Enzo Mari e la forma del designer
                                Se i server di Pinterest non fossero robusti ed efficienti oggi correrebbero il rischio di ‘crashare’ alla prima ricerca su Enzo Mari, tanto è vasto e di valore il suo lascito, per il quale nessuna catalogazione iconografica sarà mai abbastanza esaustiva.
E, ora che non c’è più, alla sua leggendaria, e solo talvolta apocrifa, ruvidità sopravvivono immagini, oggetti, teorie, filosofie, prese di posizione alle quali non si potrà più fare orecchie da mercante.
Non la mandava a dire, Mari. Ad esempio, definì Koolhaas un vetrinista pronografico; il design, l’architettura, la civiltà occidentale, morti, tutti. Preferiva il terrorismo: “la gente pensa che sia una cosa brutta, ma se ci pensassero meglio, si renderebbero conto che in fondo non è poi così male, serve a cambiare le cose”.
Fare le cose secondo Enzo Mari
Uno dei luoghi comuni, o – se vogliamo – uno dei principi ricorrenti nel design contemporaneo, è fornire ai prodotti il carattere che quelli a corto di inventiva (non solo lessicale) definiscono “matericità”.
Per Mari, prono al mantra “la forma è tutto”, il design (pur morto, come poche righe fa) consisteva nel creare appunto forme. Ed era decisamente bravo in questo.
Che si tratti di una sedia, un tavolo, un bicchiere, un vaso, una teiera o un tagliacarte, ogni oggetto veniva ridotto nella forma più semplice possibile, ma perfettamente proporzionato e dettagliato.
E il bello è che nel suo caso davvero il design è tattile, al punto da desiderare di prendere ogni oggetto e usarlo, piuttosto che guardarlo semplicemente.
Designer e operai
Enzo Mari non voleva accontentare i clienti, o chi si trovava ad aver a che fare con i suoi oggetti, i suoi progetti: lui voleva soddisfare gli operai che realizzano i prodotti.

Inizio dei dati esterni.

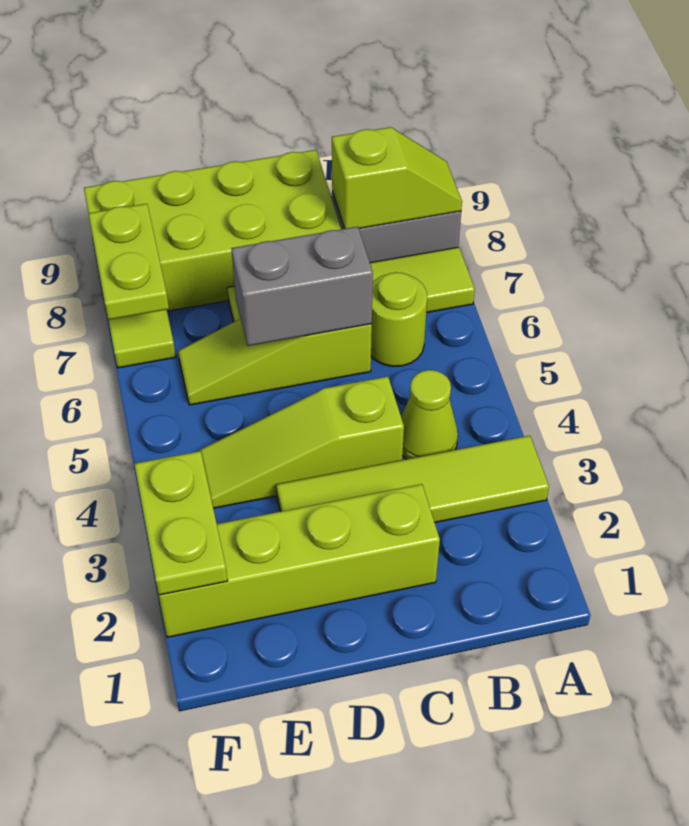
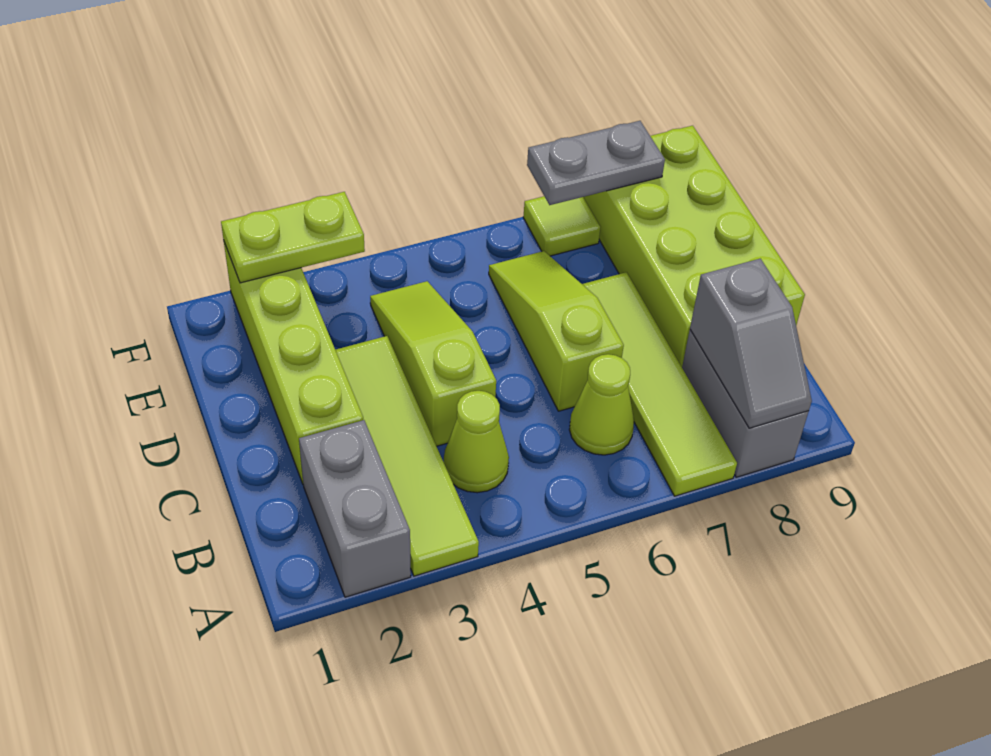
lime 1x2 slope [332,127,462,229] -> grey 1x2 slope [690,259,812,428]
lime 1x1 round brick [371,272,427,366] -> lime 1x1 cone [569,354,634,455]
grey 1x2 brick [231,227,373,346] -> grey 1x2 brick moved to [299,420,411,597]
lime 1x2 plate [88,204,169,320] -> grey 1x2 plate [527,121,665,205]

Cercava di promuovere il concetto di manifattura, per la quale è imprescindibile una cultura del lavoro, costruita sul lungo apprendistato, per infine “pensare con le mani” per poter essere liberi da condizionamenti magari ereditati inconsapevolmente.
In questa sua visione metà bolscevica metà innovativo-elitaria, i designer dovrebbero avere la responsabilità di liberare i lavoratori dalla fatica di ciò che chiamava “lavoro alienato”, creando prodotti stimolanti da realizzare, avere il potere della trasformazione.
Le contraddizioni della tecnologia
Pur nella loro apparente a-sincronicità le teorie pseudo-marxiste di Mari si rinforzano e si rivelano quanto mai adatte alla contemporaneità quando si vira, ad esempio, sulla “sfida schiacciante nel design” di prodotti tecnologici come laptop e telefoni cellulari, il cui aspetto non ha alcuna relazione con le loro molteplici funzioni.
In un’intervista rilasciata dopo aver vinto il Compasso d’oro alla carriera nel 2011, picchiò ancora sul chiodo (in tutti e venticinque i modi che conosceva) per ribadire che la tecnologia “al giorno d’oggi semplifica la conoscenza, e invece andrebbe approfondita. Il cervello è il computer più potente della galassia, e la mano è lo strumento perfetto per dare forma alle cose. Non si possono sostituire con strumenti tecnologici limitati e vincolati, che devono rimanere ciò per cui sono stati concepiti: aiuti pratici”.
Eppure, se solo fosse stato meno tetragono nei suoi confronti (e chissà se lo era davvero), oggi nell’epoca della comunicazione X.0 e dell’esasperata innovazione digitale, molti potrebbero seguire più attentamente le sue teorie, dal rigore creativo.
Soprattutto in linea con i temi tanto caldi e dibattuti, come sostenibilità e riciclo, “perché servono meno oggetti, e quelli da mettere in produzione devono essere buoni, utili e durevoli al servizio di una nuova società. È ora di dire basta a quelle cose che sono in linea con le prospettive di mercato. Serve più onestà nel progettare e più consapevolezza”.